Mitch stands on the crack where the driveway meets the street. His jeans are half tucked into his boots and his baseball cap is fraying and trimmed in sweat stains. “I saw you crying.”
I slam the door shut. “So you followed me?”
His cheeks flush red. “To make sure you were okay. Not to be, like, creepy.”
“Right.” I hike my backpack up on my shoulder. “Well, I’m okay.” I realize that outside of awkward small talk, we haven’t really spoken since the ordeal in the hallway. I owe him an apology. “Aren’t you supposed to be at practice?”
He shrugs.
“Come on,” I say.
He follows me through the backyard, and I tell him to sit down on one of our rusted lawn chairs.
“You want some peach tea?”
He pulls his cap off to reveal a matted head of hair and uses his forearm to wipe the sweat from his forehead. “Sure.”
In the kitchen, I drop my bag on the table and pour us each a glass. We’re in that weird time of year where we experience every season all in one day. I guess most people might call it autumn, but in the South it’s this unruly combination of winter-spring-summer-fall. Regardless, iced tea is a year-round delicacy.
I sit down across from him and hand him a cup. “My mom’s tea,” I say. “My gram’s recipe.”
“Thanks.”
We sip for a few moments.
“I’m sorry about that day in the hallway,” I say. “When someone said something about us dating.”
“It’s fine.” He rubs his fingers up and down the back of his neck. I think every girl has a spot—a spot on a guy that makes her melt. For El, it’s hands. For me it’s that place where their hairline meets their neck. I love that feeling of brushing the tips of my fingers against a guy’s buzzed hair. And when I say a guy, I mean Bo with his slim silver chain peeking out from the edge of his collar. Because he is the only guy.
Except maybe he doesn’t have to be.
“I don’t know why people have to go on dates,” Mitch says. “If we called it hanging out or something, there’d be so much less pressure. But a date, God, that’s like some huge thing to live up to.”
“Yeah, it is.” Bad first date aside, there’s something so comforting about Mitch. He feels like the kind of person you don’t have to ask to stay because he probably won’t ever leave. I reach down, tug a flower from my mom’s flower bed, and twist it around in my fingers until it’s limp in my hands. “I entered the Miss Teen Blue Bonnet Pageant.”
“You know,” he says, “if you try smiling, you might win that thing.”
I smack his shoulder. “You don’t think it’s weird?”
“That you entered?” His mouth slips into an easy smile. “Why would I think that?”

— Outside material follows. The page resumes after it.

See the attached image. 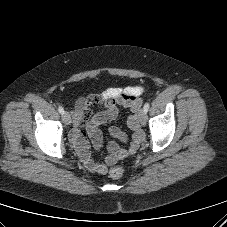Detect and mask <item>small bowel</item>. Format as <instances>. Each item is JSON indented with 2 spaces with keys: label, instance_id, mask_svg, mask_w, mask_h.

“I don’t know. I guess I’m not much of a beauty queen.”
“Well, the whole thing doesn’t really strike me as your type of scene, but if you ask me, you’re overqualified for the job.”
Heat stains my cheeks. “Thanks.”
“I want us to be friends,” he says.
I need a friend. I need one so bad. “I want that, too.” I stand up.

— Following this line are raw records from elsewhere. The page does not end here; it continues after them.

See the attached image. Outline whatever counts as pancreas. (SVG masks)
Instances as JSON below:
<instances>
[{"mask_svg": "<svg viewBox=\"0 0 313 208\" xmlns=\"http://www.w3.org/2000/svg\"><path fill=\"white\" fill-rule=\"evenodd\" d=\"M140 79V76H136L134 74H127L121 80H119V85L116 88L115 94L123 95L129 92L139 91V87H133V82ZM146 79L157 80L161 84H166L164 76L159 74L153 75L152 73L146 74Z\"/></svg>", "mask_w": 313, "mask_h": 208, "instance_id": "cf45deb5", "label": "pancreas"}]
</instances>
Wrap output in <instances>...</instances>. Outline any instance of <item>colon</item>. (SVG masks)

He gulps down the rest of his tea and stands, too, tucking his hands in his pockets. “I oughta get to practice.”
“Saturday,” I say. “I’m off work. Let’s hang out.”
“I’m sorry for whatever made you cry,” he says.
I wait for him to ask what happened, but he doesn’t, and I like that about him.
THIRTY-TWO
Me, Amanda, and Hannah sit in a tiny booth at the back of Frenchy’s with Millie at the end of the table in a chair. As we were seated, Millie took one glance at the booth and said, “Well, that looks like a squeeze.”
The waitress’s lips turned into a deep frown, but Millie shrugged it off and asked for a chair. It’s the type of thing that would have stopped Lucy from eating here, but Millie doesn’t seem all that bothered.